Nelson Sato
De Londrina
O sonho de emplacar no exterior parecia enterrado. A maioria das bandas que cantava em inglês no começo da década já tinha desistido da causa, deixando de seguir as pegadas do Sepultura. Não tendo conquistado sequer o público local, muitas abandonaram a cena enquanto outras renderam-se ao idioma pátrio.
Entre as sobreviventes, raras perceberam o potencial da Internet como meio para mostrar seu trabalho ao mundo sem depender de gravadoras, mídia e todo o aparato da grande indústria fonográfica. É nesse panorama que a banda paulistana Toyshop, formada há 5 anos, tenta mais uma cartada com o lançamento do álbum Party Up pela Roadrunner.
O título do CD é alusivo ao nome anterior do grupo com o qual os integrantes chegaram a gravar um disco em 95 pelo extinto selo Banguela, ligado à Warner. O produto acabou na geladeira, já que o fim da gravação coincidiu com a troca de direção e mudança de planos do selo, que passou a se chamar Excelente Discos e se vinculou a outra gravadora.
A frustração, porém, não foi suficiente para minar os projetos de Natasha Barroso (vocais), Val Santos (guitarra), Gabriel Weinberg (guitarra) e Guilherme Martin (bateria). Em vez de jogar a toalha, eles persistiram e acabaram sendo contratados pela Roadrunner. Agora o quarteto é o principal investimento da filial brazuca da gravadora, que tem matriz na Holanda.
No fim do ano passado, a banda tocou no Japão e Estados Unidos. E agora uma turnê promocional foi programada para o próximo mês incluindo shows por toda a Europa, onde o disco será lançado. Todo esse marketing, porém, tropeça no som despretensioso da banda cuja vocalista é uma modelo que já estampou capas para revistas dirigidas a adolescentes.

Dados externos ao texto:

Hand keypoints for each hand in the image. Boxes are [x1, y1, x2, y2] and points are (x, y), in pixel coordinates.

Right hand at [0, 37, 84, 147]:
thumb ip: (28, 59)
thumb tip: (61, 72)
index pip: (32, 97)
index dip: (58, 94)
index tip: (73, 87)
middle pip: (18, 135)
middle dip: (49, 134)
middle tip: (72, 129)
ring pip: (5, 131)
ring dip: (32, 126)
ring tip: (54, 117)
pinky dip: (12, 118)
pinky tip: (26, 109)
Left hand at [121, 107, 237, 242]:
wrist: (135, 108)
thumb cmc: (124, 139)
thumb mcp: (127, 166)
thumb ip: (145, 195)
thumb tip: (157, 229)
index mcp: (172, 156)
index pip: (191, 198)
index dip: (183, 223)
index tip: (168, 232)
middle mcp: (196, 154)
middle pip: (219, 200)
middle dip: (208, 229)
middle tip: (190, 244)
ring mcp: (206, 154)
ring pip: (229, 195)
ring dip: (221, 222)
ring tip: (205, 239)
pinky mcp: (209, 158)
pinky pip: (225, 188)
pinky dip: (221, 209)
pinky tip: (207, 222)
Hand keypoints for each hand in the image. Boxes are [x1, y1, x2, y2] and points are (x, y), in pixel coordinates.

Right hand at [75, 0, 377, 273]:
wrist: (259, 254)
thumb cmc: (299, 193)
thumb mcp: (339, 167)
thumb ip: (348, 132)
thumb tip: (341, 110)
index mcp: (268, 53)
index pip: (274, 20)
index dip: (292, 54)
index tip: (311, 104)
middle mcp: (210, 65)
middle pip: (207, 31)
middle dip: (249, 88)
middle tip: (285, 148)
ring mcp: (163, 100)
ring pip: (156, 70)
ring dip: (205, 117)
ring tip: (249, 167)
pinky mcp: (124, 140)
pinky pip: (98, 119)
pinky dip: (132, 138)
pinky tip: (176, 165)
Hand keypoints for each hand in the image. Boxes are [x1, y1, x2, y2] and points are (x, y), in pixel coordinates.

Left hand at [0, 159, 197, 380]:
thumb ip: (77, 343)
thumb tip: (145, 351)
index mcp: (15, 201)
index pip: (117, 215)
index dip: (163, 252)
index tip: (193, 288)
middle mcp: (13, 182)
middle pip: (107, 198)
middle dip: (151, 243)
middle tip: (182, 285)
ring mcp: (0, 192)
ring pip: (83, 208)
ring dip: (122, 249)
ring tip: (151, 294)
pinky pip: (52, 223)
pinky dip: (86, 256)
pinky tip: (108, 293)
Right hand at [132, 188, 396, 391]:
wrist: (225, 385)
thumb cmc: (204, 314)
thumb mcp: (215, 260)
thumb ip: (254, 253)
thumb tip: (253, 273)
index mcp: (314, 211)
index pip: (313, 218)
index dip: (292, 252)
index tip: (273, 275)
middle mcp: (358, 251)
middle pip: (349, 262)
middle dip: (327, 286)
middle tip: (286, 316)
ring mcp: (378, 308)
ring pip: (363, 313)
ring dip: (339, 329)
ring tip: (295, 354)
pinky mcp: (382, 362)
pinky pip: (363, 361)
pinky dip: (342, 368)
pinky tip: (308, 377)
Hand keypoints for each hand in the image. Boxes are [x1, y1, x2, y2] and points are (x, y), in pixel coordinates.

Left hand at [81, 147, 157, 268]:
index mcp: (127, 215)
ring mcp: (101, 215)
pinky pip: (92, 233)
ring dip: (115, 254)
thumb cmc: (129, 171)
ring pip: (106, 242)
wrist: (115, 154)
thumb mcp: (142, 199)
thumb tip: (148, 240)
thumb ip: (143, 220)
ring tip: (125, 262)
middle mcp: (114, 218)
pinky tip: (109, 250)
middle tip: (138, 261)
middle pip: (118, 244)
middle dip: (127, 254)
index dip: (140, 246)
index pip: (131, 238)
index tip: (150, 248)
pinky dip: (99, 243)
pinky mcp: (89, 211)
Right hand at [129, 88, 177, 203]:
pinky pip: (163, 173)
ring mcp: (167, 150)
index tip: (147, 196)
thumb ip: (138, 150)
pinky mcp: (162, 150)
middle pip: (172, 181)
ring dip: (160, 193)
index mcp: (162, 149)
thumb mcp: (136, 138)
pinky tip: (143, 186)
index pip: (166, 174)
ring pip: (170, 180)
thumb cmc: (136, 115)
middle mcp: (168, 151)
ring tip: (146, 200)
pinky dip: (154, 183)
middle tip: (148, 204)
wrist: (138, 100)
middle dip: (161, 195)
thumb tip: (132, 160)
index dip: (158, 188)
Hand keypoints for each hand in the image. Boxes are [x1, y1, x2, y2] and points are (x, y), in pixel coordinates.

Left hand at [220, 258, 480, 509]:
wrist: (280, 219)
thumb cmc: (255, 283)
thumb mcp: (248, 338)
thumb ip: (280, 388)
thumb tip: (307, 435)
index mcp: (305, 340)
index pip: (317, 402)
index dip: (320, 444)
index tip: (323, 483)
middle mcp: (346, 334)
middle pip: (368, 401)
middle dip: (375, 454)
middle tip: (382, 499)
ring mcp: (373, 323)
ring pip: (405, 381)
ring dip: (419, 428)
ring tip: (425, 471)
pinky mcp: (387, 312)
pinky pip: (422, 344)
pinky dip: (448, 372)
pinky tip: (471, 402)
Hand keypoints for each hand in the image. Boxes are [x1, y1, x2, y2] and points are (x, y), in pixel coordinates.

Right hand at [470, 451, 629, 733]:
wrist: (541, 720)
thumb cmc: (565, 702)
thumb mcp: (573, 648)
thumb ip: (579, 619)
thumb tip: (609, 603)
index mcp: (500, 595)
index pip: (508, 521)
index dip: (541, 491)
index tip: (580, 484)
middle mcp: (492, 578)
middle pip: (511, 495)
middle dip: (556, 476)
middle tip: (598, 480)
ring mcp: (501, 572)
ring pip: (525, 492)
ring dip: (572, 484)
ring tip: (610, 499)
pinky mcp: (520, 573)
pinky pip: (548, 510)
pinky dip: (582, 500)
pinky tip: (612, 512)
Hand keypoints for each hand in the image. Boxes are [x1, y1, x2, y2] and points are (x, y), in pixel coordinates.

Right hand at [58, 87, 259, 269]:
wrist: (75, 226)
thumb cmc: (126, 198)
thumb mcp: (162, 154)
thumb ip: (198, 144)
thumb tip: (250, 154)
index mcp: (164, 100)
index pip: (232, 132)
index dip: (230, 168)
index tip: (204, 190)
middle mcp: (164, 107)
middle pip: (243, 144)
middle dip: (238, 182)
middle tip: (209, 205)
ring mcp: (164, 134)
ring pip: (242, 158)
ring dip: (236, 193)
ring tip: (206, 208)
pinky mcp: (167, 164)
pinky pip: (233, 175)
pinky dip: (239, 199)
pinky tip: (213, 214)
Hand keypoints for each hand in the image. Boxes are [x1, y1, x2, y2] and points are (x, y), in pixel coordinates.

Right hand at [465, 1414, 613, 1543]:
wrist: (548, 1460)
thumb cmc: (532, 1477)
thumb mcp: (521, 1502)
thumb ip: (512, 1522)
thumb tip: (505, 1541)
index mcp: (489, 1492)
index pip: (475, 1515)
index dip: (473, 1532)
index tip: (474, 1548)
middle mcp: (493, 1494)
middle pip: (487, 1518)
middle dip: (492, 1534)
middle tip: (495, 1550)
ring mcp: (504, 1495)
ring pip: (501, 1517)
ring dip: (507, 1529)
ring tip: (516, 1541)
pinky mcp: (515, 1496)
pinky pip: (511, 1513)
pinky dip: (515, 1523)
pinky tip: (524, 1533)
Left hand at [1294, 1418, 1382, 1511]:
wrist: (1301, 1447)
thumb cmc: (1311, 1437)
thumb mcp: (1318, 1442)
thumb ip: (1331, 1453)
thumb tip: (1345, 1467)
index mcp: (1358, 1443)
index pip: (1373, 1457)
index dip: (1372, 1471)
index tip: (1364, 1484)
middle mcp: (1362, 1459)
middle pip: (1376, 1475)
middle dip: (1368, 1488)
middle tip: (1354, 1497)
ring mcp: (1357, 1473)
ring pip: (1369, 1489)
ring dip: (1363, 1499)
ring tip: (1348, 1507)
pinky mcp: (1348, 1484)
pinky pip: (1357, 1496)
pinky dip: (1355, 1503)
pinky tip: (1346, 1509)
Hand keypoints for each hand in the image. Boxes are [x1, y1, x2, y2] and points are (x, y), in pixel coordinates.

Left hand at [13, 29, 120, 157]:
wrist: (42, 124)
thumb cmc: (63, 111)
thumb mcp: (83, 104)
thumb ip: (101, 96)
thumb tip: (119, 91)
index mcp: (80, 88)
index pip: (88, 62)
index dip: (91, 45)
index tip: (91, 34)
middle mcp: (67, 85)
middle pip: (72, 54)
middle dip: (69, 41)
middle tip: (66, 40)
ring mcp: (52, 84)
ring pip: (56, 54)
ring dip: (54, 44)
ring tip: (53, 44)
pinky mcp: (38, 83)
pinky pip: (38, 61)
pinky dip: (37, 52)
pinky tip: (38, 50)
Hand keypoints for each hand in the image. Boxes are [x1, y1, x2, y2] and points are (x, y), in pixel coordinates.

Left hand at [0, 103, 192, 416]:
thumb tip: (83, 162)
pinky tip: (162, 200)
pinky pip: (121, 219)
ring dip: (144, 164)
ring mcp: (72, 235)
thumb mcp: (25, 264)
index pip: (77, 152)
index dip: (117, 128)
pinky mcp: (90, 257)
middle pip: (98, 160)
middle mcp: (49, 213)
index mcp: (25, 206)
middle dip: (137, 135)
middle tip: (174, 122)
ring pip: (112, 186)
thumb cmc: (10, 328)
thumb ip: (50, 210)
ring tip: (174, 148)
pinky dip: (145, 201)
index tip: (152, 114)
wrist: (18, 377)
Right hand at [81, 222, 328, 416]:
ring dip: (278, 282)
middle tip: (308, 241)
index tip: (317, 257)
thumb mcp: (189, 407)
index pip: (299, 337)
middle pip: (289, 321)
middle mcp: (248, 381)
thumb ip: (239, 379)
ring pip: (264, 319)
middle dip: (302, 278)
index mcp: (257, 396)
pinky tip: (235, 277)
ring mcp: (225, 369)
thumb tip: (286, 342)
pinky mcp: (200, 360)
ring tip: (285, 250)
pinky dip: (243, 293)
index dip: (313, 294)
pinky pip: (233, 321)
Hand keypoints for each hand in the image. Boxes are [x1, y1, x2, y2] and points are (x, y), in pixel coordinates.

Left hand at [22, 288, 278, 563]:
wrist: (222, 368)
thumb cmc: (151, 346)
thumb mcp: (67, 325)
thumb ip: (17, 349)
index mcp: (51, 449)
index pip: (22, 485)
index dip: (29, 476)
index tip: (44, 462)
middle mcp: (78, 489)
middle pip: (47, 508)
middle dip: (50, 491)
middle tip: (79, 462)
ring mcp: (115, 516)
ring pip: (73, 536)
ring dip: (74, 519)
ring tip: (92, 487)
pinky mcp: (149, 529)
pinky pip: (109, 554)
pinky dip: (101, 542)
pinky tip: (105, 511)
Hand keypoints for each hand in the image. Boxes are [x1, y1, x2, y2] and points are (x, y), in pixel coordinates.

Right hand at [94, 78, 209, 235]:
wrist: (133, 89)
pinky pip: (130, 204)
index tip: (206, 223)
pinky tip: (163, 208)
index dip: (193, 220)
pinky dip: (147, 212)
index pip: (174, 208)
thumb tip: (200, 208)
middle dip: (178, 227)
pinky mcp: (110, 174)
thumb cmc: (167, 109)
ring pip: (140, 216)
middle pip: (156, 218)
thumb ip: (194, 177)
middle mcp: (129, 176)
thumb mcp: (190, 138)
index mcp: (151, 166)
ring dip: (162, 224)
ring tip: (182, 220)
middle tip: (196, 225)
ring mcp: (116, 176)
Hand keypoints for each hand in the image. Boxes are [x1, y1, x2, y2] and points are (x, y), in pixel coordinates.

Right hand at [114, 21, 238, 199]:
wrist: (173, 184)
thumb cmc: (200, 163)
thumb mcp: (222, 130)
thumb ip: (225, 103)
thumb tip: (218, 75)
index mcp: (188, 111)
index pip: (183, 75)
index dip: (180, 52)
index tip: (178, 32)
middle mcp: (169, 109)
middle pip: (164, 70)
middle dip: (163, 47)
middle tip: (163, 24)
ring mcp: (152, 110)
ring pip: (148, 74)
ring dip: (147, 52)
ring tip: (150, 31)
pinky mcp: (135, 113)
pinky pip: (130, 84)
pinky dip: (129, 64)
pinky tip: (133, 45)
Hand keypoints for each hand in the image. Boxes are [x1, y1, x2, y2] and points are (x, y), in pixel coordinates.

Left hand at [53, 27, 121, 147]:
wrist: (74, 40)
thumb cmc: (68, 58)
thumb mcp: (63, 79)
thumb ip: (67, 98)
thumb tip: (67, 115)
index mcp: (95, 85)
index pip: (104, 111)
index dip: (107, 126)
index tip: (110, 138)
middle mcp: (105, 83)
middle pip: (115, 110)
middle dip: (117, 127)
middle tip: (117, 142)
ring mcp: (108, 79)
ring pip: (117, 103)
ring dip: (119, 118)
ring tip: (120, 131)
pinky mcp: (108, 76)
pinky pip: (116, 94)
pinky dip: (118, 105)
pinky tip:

Descartando a invenção, o grupo reitera os padrões do punk rock. Gravado em Los Angeles, o álbum reúne 15 faixas produzidas por Silvia Massy, que já assinou trabalhos para Slayer e Red Hot Chilli Peppers. O recheio é punk recreativo, festeiro, gotejando influências dos Ramones. É a mesma ladainha dos três acordes eficientemente executada. Se esta é a praia do leitor, a diversão é garantida.
Há ainda flertes com o ska nas faixas ‘‘Everybody Crazy’’, ‘‘Runaway’’ e ‘‘No Place’’ denunciando popices na linha de grupos como No Doubt. Fechando o CD, um medley escondido funde ‘‘Balão Azul’’ (Balão Mágico), ‘‘Vira’’ (Secos & Molhados) e ‘‘Uma História de Amor’’ (Blitz). Toyshop faz punk domesticado, feito para garotinhas de shopping que posam de ‘‘radicais’’.